___ The data ___
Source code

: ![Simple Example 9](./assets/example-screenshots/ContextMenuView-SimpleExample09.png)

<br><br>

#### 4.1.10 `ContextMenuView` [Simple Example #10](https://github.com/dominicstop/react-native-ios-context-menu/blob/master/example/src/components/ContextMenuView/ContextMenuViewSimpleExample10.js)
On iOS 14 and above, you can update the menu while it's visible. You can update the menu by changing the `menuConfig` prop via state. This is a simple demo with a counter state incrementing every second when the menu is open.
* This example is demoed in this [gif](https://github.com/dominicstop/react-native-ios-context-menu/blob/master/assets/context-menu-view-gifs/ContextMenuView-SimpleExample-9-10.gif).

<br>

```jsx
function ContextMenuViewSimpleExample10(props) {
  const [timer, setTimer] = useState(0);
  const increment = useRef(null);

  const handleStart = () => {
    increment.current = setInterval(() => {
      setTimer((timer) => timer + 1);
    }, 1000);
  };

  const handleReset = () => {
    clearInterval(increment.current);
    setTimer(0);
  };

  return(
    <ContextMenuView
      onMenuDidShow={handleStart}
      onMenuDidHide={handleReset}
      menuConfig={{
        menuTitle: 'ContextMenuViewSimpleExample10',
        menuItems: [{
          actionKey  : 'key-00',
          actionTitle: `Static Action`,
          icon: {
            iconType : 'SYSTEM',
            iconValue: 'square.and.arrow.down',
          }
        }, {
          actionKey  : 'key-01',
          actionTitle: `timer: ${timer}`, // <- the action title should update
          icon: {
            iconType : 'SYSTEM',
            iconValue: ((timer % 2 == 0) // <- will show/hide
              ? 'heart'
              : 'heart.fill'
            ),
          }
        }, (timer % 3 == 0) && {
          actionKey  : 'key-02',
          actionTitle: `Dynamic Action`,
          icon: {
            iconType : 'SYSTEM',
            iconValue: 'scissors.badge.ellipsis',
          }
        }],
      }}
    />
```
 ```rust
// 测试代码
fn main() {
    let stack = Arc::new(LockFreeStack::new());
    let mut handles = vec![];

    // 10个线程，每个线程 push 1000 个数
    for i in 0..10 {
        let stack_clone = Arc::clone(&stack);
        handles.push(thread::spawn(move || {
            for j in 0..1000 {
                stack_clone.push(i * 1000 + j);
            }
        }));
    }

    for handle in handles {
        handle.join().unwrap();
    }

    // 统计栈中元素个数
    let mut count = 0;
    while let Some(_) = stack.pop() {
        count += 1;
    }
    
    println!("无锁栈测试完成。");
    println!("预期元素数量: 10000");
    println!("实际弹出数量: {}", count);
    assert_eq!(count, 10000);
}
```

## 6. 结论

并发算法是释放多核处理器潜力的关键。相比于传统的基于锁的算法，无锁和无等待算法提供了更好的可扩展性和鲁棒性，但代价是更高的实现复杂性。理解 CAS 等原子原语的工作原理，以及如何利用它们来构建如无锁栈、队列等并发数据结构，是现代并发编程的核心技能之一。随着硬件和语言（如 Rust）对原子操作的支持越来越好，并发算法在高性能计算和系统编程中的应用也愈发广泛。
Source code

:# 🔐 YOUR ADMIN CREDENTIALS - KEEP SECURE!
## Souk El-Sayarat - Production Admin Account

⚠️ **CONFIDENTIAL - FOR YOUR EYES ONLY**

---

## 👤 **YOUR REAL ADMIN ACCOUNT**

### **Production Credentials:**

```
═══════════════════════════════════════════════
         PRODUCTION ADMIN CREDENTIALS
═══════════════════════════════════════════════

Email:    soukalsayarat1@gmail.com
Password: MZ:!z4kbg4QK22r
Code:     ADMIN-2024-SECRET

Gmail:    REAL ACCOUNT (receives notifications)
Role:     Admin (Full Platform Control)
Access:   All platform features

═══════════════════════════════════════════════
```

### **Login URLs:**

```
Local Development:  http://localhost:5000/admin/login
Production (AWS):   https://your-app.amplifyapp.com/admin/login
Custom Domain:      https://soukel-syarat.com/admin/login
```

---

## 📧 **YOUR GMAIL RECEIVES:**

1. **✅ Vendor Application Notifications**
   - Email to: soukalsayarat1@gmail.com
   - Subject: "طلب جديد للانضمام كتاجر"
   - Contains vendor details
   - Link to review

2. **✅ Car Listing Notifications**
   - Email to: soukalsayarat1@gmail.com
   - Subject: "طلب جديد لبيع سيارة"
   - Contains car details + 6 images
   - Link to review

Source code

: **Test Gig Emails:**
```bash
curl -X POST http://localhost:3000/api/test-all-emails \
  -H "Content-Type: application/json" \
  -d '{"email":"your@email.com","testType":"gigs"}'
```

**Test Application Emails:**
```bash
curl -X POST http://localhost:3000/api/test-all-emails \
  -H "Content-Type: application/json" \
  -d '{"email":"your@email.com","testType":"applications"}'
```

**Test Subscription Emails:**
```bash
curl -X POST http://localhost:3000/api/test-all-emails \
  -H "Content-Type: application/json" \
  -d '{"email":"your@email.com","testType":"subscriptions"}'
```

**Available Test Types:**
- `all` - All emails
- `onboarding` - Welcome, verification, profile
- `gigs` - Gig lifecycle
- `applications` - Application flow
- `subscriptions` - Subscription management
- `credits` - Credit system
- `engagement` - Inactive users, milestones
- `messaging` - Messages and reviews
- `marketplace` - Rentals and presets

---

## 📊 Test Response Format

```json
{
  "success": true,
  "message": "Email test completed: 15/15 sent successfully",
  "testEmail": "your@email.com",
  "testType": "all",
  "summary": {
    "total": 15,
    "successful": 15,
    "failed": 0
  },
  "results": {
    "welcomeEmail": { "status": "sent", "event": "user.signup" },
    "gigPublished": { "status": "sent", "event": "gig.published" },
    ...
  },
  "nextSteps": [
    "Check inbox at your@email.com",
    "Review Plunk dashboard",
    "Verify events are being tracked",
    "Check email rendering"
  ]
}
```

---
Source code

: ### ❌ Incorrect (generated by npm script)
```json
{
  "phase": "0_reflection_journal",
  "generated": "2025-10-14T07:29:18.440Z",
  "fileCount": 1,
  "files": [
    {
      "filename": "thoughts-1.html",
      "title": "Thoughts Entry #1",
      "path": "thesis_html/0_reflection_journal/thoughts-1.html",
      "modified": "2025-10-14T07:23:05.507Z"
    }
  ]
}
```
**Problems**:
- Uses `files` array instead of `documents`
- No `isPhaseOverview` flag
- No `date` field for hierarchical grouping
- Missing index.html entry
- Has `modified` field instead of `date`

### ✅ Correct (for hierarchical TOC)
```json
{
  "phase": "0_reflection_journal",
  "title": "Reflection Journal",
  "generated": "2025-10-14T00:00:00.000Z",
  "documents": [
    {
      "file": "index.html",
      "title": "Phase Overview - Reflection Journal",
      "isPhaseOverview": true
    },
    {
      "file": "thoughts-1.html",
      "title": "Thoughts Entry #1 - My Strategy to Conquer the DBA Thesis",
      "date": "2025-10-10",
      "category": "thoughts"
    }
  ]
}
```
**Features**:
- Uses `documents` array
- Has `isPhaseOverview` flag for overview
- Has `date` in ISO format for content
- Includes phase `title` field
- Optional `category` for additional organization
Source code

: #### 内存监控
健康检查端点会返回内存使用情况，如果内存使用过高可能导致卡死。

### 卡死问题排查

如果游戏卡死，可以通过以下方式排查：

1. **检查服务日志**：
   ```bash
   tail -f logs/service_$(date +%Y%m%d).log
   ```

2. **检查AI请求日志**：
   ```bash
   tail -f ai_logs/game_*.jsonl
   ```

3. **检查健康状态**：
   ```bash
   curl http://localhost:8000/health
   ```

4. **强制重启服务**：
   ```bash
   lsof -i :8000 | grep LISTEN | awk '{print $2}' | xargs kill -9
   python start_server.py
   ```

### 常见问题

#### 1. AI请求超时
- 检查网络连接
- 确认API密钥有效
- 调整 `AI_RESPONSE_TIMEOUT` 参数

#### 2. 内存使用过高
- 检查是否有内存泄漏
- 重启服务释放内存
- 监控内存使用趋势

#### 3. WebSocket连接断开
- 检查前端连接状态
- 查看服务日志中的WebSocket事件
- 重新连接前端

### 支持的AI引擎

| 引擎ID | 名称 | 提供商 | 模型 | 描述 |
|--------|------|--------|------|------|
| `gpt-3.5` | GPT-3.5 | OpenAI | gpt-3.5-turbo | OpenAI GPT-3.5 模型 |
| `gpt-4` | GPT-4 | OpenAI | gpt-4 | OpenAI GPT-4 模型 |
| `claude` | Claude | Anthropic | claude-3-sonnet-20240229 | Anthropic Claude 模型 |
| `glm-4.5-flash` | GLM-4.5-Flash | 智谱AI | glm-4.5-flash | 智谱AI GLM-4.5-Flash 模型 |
___
This exercise asks for an exact repeat of the lines from the one holding "- 检查是否有内存泄漏" through the end of the data above.

> Output of the exercise
- 检查是否有内存泄漏
- 重启服务释放内存
- 监控内存使用趋势

#### 3. WebSocket连接断开
- 检查前端连接状态
- 查看服务日志中的WebSocket事件
- 重新连接前端

### 支持的AI引擎

| 引擎ID | 名称 | 提供商 | 模型 | 描述 |
|--------|------|--------|------|------|
| `gpt-3.5` | GPT-3.5 | OpenAI | gpt-3.5-turbo | OpenAI GPT-3.5 模型 |
| `gpt-4` | GPT-4 | OpenAI | gpt-4 | OpenAI GPT-4 模型 |
| `claude` | Claude | Anthropic | claude-3-sonnet-20240229 | Anthropic Claude 模型 |
| `glm-4.5-flash` | GLM-4.5-Flash | 智谱AI | glm-4.5-flash | 智谱AI GLM-4.5-Flash 模型 |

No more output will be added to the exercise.